To solve this problem, we can set up a system of equations. Let's let the cost of each notebook be represented by 'n' and the cost of each thumb drive be represented by 't'.
From the given information, we know:
Troy bought 5 notebooks and 4 thumb drives for $83, so the equation is:
5n + 4t = 83
Lisa bought 6 notebooks and 6 thumb drives for $120, so the equation is:
6n + 6t = 120
Now we can solve the system of equations using the method of substitution or elimination.
Let's start by using the method of elimination. We'll multiply the first equation by 6 and the second equation by 5 to make the coefficients of 'n' the same:
6 * (5n + 4t) = 6 * 83
5 * (6n + 6t) = 5 * 120
This simplifies to:
30n + 24t = 498
30n + 30t = 600
Next, we can subtract the second equation from the first equation to eliminate 'n':
(30n + 24t) - (30n + 30t) = 498 - 600
Simplifying this gives:
-6t = -102
Dividing both sides of the equation by -6, we get:
t = 17
Now that we know the cost of each thumb drive is $17, we can substitute this value back into one of the original equations to solve for 'n'.

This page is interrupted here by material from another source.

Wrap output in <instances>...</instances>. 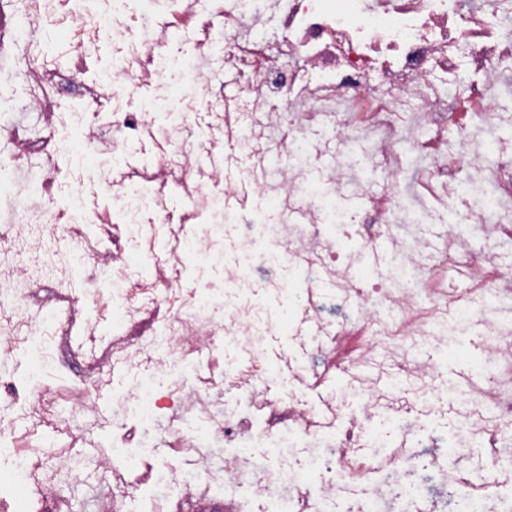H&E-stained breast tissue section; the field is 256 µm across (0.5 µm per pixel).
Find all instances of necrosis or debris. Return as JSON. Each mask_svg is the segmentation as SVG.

Let's use the first equation:
5n + 4t = 83
5n + 4(17) = 83
Simplifying this gives:
5n + 68 = 83
Subtracting 68 from both sides:
5n = 83 - 68
5n = 15
Dividing both sides of the equation by 5, we get:
n = 3
Therefore, the cost of each notebook is $3, and the cost of each thumb drive is $17.
5n + 4t = 83
6n + 6t = 120 ... n + t = 20 ... 4n + 4t = 80
subtracting equations ... n = 3
substitute back to find t